Class 1 Announces First Tranche Closing and Corporate Update
November 04 2020 - 5:17PM
Class 1 Nickel and Technologies Ltd. (CSE: NICO) ("
Class
1" or the "
Company") is pleased to
announce the closing of the first tranche of its non-brokered
private placement of: (i) flow-through units at an issue price of
$0.80 per unit; and (ii) hard dollar units at an issue price of
$0.70 per unit (collectively, the “
Offering”).
The Company raised $1,202,912 of hard dollar
units in this tranche and anticipates closing on approximately
$1,800,000 of flow-through units on the second tranche which is
expected to close on November 11, 2020. Each flow-through unit will
consist of one common share and one-half of one full common share
purchase warrant exercisable for 36 months from the closing date
with an exercise price of $1.05. Each hard dollar unit will consist
of one common share and one full common share purchase warrant
exercisable for 36 months from the closing date with an exercise
price of $1.00.
David Fitch, a director of the Company, through
DLFCMS Nominees Pty Ltd., a corporation which is beneficially owned
by him, acquired 400,000 units for a purchase price of $280,000
pursuant to the Offering. Prior to the Offering, Mr. Fitch
beneficially owned 33,671,330 common shares in the Company. As a
result of the Offering, Mr. Fitch beneficially owns and controls
34,071,330 common shares of the Company representing approximately
33.65% of the issued and outstanding common shares on a non-diluted
basis. Mr. Fitch has a long-term view of the investment and may
acquire additional securities of the Company including on the open
market or through private acquisitions or sell securities of the
Company including on the open market or through private
dispositions in the future depending on market conditions,
reformulation of plans and/or other relevant factors.
As a director of the Company, Mr. Fitch is
considered a related person within the meaning of the Canadian
Securities Exchange Policy 1 and his acquisition will be considered
to be a related party transaction within the meaning of
Multilateral Instrument 61-101 (“MI 61-101”). The
Company intends to rely on the exemptions from the valuation and
minority shareholder approval requirements of MI 61-101 contained
in Sections 5.5(a), 5.5(b) and 5.7(1)(a).
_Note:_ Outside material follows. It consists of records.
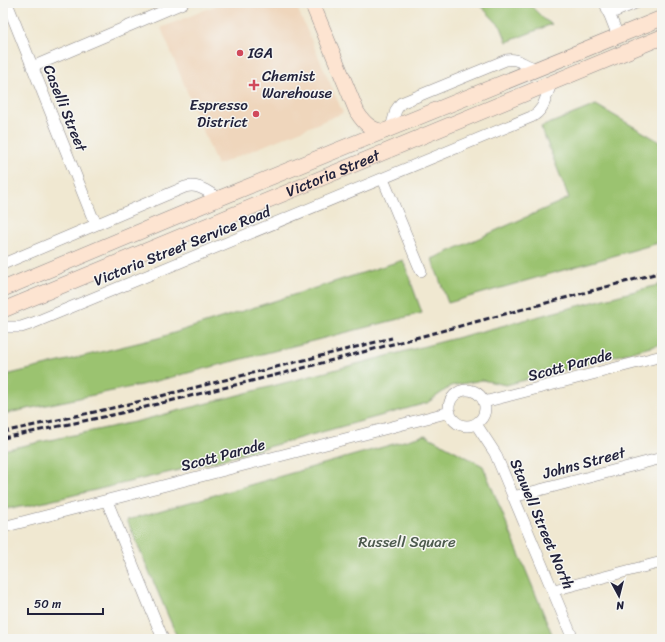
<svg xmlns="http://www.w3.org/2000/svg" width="665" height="642" font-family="Sriracha,sans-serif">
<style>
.built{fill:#efd6bc}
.green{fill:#9bc36f;stroke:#5e7255}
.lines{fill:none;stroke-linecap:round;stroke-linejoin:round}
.street-casing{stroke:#898586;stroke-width:12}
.secondary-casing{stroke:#898586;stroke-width:16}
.street{stroke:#fff;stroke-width:11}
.secondary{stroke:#fde4d1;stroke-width:15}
.rail{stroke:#22223b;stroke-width:3;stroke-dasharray:6 3;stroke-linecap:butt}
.poi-dot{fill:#d1495b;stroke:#f6f6f2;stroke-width:1.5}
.labels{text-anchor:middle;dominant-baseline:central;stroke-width:3;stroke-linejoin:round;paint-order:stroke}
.poi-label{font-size:15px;fill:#22223b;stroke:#f6f6f2;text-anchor:start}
.street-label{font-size:15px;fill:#22223b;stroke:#f6f6f2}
.park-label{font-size:15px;fill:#4c5a4d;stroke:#f6f6f2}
</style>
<rect width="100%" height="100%" fill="#f6f6f2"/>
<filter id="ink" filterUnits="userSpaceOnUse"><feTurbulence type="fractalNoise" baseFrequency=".025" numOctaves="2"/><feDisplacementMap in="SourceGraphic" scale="8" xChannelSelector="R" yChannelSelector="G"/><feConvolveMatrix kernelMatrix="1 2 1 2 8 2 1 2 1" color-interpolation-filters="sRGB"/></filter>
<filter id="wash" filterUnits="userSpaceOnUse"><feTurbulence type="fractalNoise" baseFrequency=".012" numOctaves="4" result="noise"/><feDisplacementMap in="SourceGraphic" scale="16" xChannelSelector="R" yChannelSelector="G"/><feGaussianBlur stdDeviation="0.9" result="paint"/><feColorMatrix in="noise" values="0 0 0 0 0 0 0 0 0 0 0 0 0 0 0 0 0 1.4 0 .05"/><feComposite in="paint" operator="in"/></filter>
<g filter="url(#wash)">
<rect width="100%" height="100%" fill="#f0e8d1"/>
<path class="built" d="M222,3H295L343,113L217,165L161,28Z"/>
<path class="green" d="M478,3H528L545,20L552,24L507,42L501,27Z
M596,105L662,143V242L448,303L432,259L569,198L541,127Z
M403,260L422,313L141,385L3,414V370L6,375L158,338Z
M662,284V344L506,385L482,380L451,386L427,403L213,462L28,506L3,509V450L139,421Z
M425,435L483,466L554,639H178L127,520Z"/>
</g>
<g filter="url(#ink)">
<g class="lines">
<defs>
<path id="street" d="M7,3L92,216L97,224
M605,3L618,36
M609,14L636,3
M32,67L183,3
M391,128L396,110L401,103L506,60C521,57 524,68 539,68
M383,179L421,271
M3,264L185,187C200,183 207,193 220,198
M3,327H21L33,323L531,117C546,110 545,95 552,83
M449 408a18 18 0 1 1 36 0a18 18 0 1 1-36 0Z
M484,402L662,356
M476,424L495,453L573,639
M513,497L662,458
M107,501L163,639
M3,527L450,412
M554,590L662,562"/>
<g id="secondary">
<path d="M312,3L357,112C363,122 372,131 384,131"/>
<path d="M3,289L220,198L662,18"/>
<path id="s1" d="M3,310L662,37"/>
</g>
</defs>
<use href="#street" class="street-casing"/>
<use href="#secondary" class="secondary-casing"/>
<use href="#street" class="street"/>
<use href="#secondary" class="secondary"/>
<path class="rail" d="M3,432L117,407L392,338
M3,438L117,414L288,372L662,272"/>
</g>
</g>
<g class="poi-dot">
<circle cx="240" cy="53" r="4"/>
<path d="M252 79h4v4h4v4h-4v4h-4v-4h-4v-4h4z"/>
<circle cx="256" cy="114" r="4"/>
</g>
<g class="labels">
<g class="poi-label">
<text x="248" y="53">IGA</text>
<text x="262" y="76">Chemist<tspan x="262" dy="17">Warehouse</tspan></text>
<text x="248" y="105" text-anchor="end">Espresso<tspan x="248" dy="17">District</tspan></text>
</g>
<g class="street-label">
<text transform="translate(65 108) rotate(68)">Caselli Street</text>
<text stroke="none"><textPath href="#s1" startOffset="357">Victoria Street</textPath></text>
<text transform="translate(182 246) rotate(-22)">Victoria Street Service Road</text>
<text transform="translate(570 365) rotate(-15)">Scott Parade</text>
<text transform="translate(223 455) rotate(-15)">Scott Parade</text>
<text transform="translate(584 463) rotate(-15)">Johns Street</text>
<text transform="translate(542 524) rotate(67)">Stawell Street North</text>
</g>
<g class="park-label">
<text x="407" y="542">Russell Square</text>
</g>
</g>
<rect width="665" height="642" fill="none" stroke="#f6f6f2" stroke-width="16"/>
<g transform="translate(619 596) rotate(173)" stroke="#f6f6f2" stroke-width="3" paint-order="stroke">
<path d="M0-3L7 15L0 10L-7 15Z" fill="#22223b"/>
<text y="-6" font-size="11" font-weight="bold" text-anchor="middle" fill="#22223b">N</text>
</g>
<path d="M28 608v6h75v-6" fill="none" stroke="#22223b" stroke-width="2"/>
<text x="34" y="608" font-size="12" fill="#22223b" stroke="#f6f6f2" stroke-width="3" paint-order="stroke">50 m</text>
</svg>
All securities will be subject to a four-month
hold period from the closing date and insiders may be participating
for up to 25% of the total issue in the private placement. On this
closing, the Company paid a total of $19,632.98 in compensation to
certain finders along with along with the issuance of 31,047
finder’s warrants entitling the holders to 1 common share for each
warrant for a period of 36 months form the date hereof at an
exercise price of $1.00.
The Company is also please to announce the
appointment of Omar Gonzalez as the new CFO of the Company. The
Company also wishes to thank Mr. Siddiqui who has resigned as a
director of the Company.
Proceeds of the Offering will be used to
complete the Phase 1 work program for the Company’s Alexo-Dundonald
Project and thereby satisfy all expenditure requirements on the
Project, to satisfy drilling commitments under the Company’s option
agreement with Quebec Precious Metals Corporation for the Somanike
Property located in the Abitibi region of Quebec, for general
working capital purposes and to fund potential future
acquisitions.
Class 1 Nickel and Technologies Limited
(CSE: NICO) is a mineral resource company focused on the
development of its 100% owned Alexo-Dundonald Project, a portfolio
of komatiite hosted magmatic nickel-copper-cobalt sulphide
resources located near Timmins, Ontario, as well as developing and
exercising the option over the Somanike komatiite hosted nickel
copper project in Quebec, which includes the famous Marbridge
Mine.
For more information, please contact:
Benjamin Cooper, PresidentT: 416.454.0166E:
info@class1nickel.com
For additional information please visit our new website
at www.class1nickel.com and our Twitter feed:
@Class1Nickel.
This press release may include forward-looking
information within the meaning of Canadian securities legislation,
concerning the business of the Company. Forward-looking information
is based on certain key expectations and assumptions made by the
management of the Company. Although the Company believes that the
expectations and assumptions on which such forward-looking
information is based on are reasonable, undue reliance should not
be placed on the forward-looking information because the Company
can give no assurance that they will prove to be correct.
Forward-looking statements contained in this press release are made
as of the date of this press release. The Company disclaims any
intent or obligation to update publicly any forward-looking
information, whether as a result of new information, future events
or results or otherwise, other than as required by applicable
securities laws.
Neither the Canadian Securities Exchange nor its regulation
services provider has reviewed or accepted responsibility for the
adequacy or accuracy of this press release.